I check my hair, my face, smoothen out my clothes and walk out of the car. There was a nervous flutter in my walk. A thing I didn’t understand.

I see the unmistakable  grin from a mile away and it’s weird when I think how edgy I am. Because within minutes, whatever my unfounded fears or nerves were about, it proved to be exactly that. Groundless and for no reason.

Which completely goes against what we’ve been taught I mean it’s out of sight out of mind. Isn’t that how the saying goes?

Isn’t that how you forget how certain songs meant the world to you at 16?

Isn’t that how you can forgive someone whom you just hours ago wanted to punch in their irritating mofo face once you’re home and cooled down?

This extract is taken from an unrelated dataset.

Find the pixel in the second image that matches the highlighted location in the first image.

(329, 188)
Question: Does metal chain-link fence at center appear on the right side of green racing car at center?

Isn’t that how you forget about the message you were meant to send yesterday when you saved it in drafts to send later?

Isn’t that how you get over someone when you break up? Not see them, not talk to them, not even think of them?

Out of sight, out of mind.

And so I walk down that road, flutters in my stomach, reminding myself things change and dynamics shift and understandings fade. But then you throw your arms around me, a tight embrace of old friends reuniting. And we talked. And talked. And talked.

And then I realize, sometimes, some things don’t change.

Sometimes you exit someone’s physical life for days, weeks, months or even years and it still feels like you only last saw them yesterday. And hello’s will always come as easily as it always has been.

“I am lonely, yet not everybody will do. I don’t know why, some people fill the gaps and others emphasize my loneliness.”